London’s main stock index was down 0.2 per cent in the afternoon session to 6,539 points. The FTSE 250, which is more domestically focused, fell 0.7 per cent.
The FTSE 100 was held up somewhat by a falling pound, which helps the overseas earnings of the index’s companies. Sterling dropped 0.8 per cent to $1.348, after trading at more than two-year highs on Wednesday and Thursday.
Michael Hewson, chief market analyst at CMC Markets, said markets were taking stock of “uncertainty about the timing of a US stimulus deal and an EU/UK trade deal, prompting some lightening of positions heading into the weekend”.
On the FTSE 100, retailers JD Sports, Next, B&M, Tesco and Associated British Foods all fell. It came after figures showed retail sales dropped 3.8 per cent month on month in November, when England was in a month-long lockdown.
However, more internationally focused firms benefitted. They included Coca-Cola HBC, Rio Tinto, and Intercontinental Hotels.

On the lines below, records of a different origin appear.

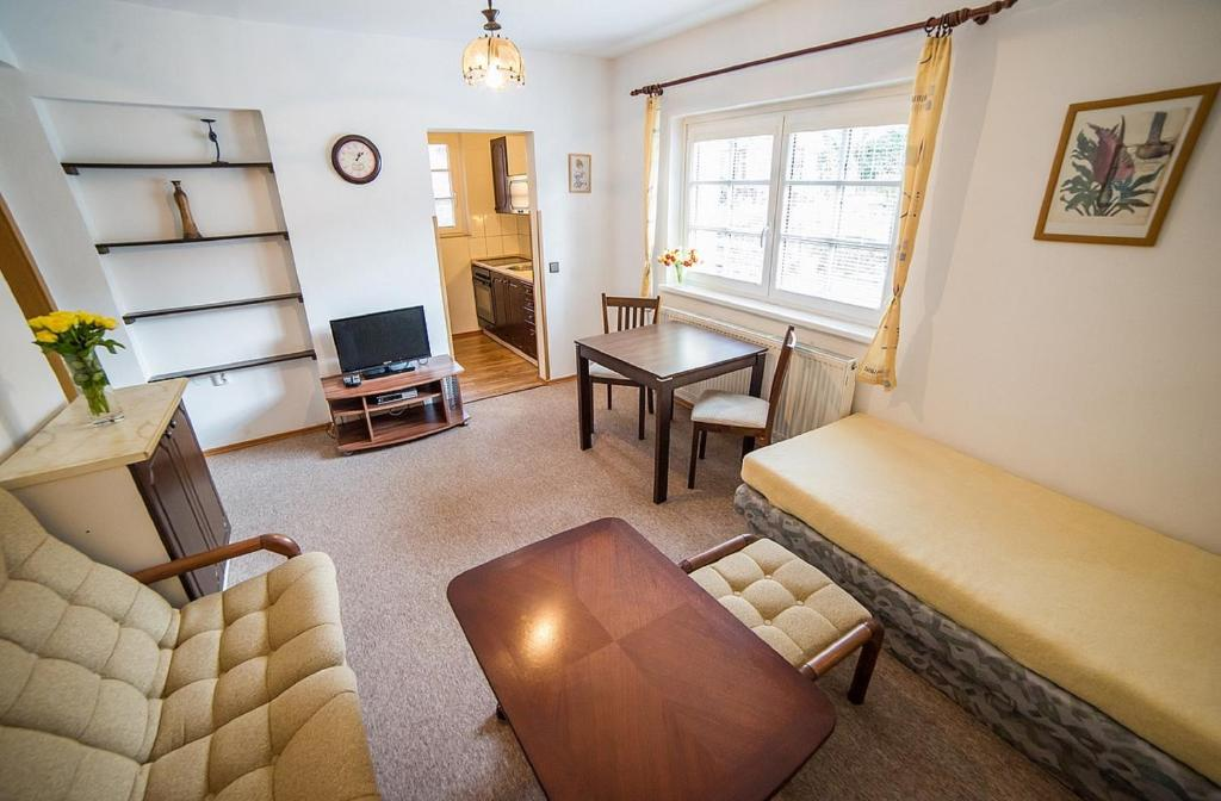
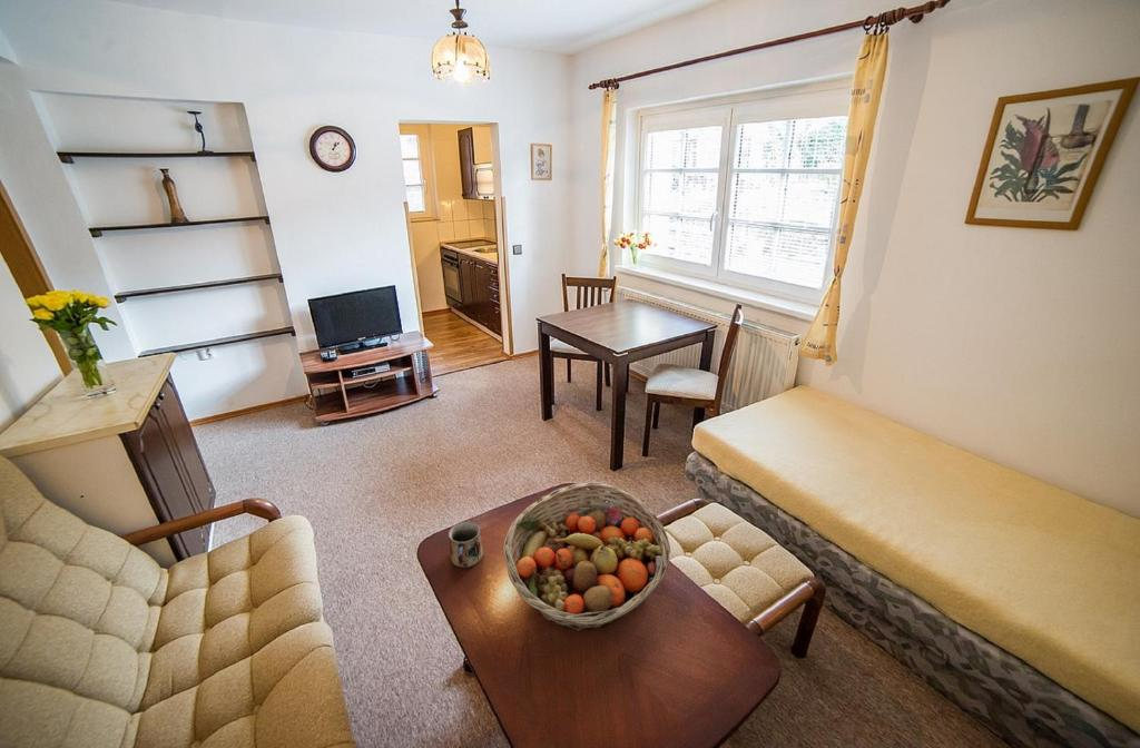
+ fruit basket [502,481,671,632]
+ mug [448,521,484,569]
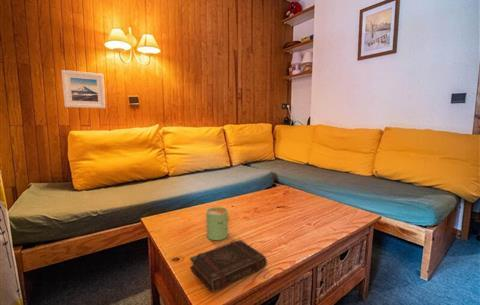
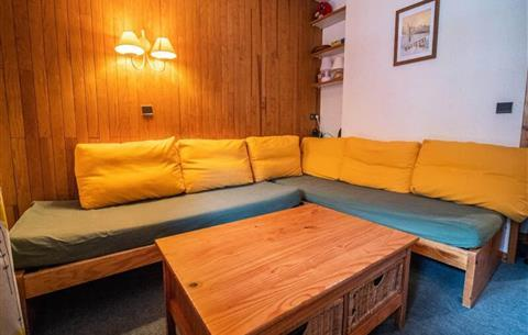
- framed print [60,69,107,109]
- mug [205,206,230,241]
- book [189,239,268,293]
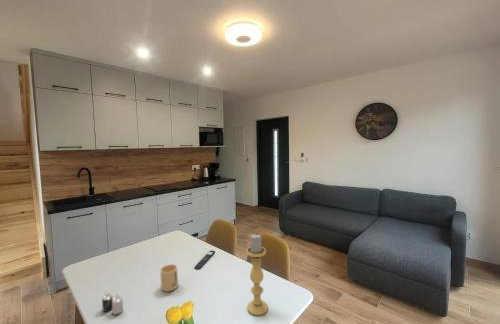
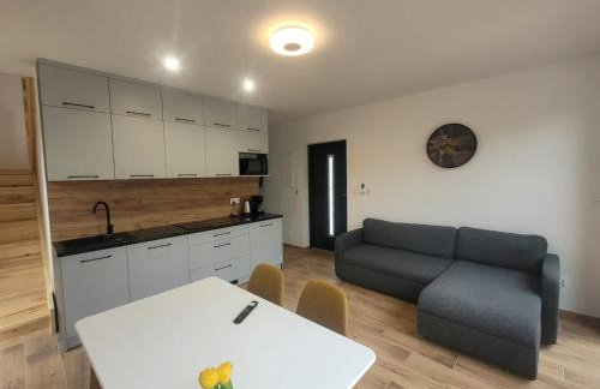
- candle holder [245,233,269,317]
- candle [101,290,124,315]
- mug [159,263,179,293]
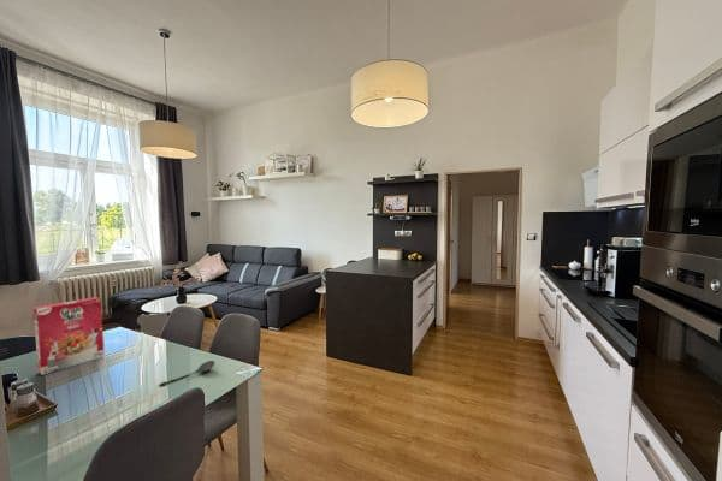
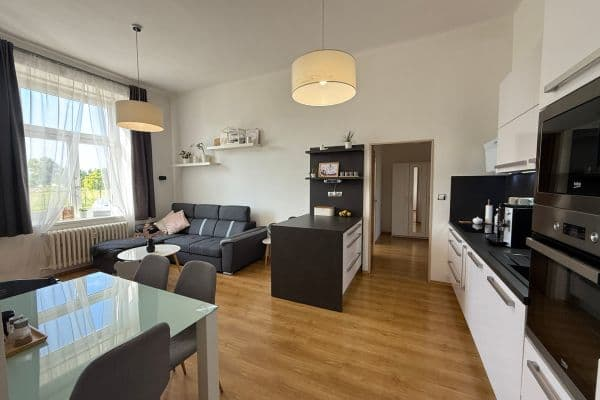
- cereal box [32,296,106,376]
- spoon [158,360,217,387]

US stocks and FTSE slip with stimulus bill uncertain
In Europe, Germany’s Dax was flat after spending the morning in the green. France’s CAC 40 was down 0.4 per cent and the European Stoxx 600 was 0.2 per cent lower.
US stocks slipped at the open. The S&P 500 was off by 0.4 per cent while the tech-heavy Nasdaq was 0.1 per cent down.
The dollar gained as other major currencies like the pound and euro slipped, and as investors sought the safe-haven asset.
Sentiment on Wall Street dipped after the US Commerce Department said it will blacklist more than 60 Chinese companies to “protect US national security”. They included Semiconductor Manufacturing International Corp.
A stimulus bill was also yet to materialise, with signs of fresh tensions. Investors have cheered progress in talks over the last few days, but the role of the Federal Reserve and aid to states have become key sticking points, according to reports.
However, markets could be boosted by the US approving Moderna’s Covid vaccine for use. This, and stimulus progress, would be likely to lift European markets like the FTSE 100, too.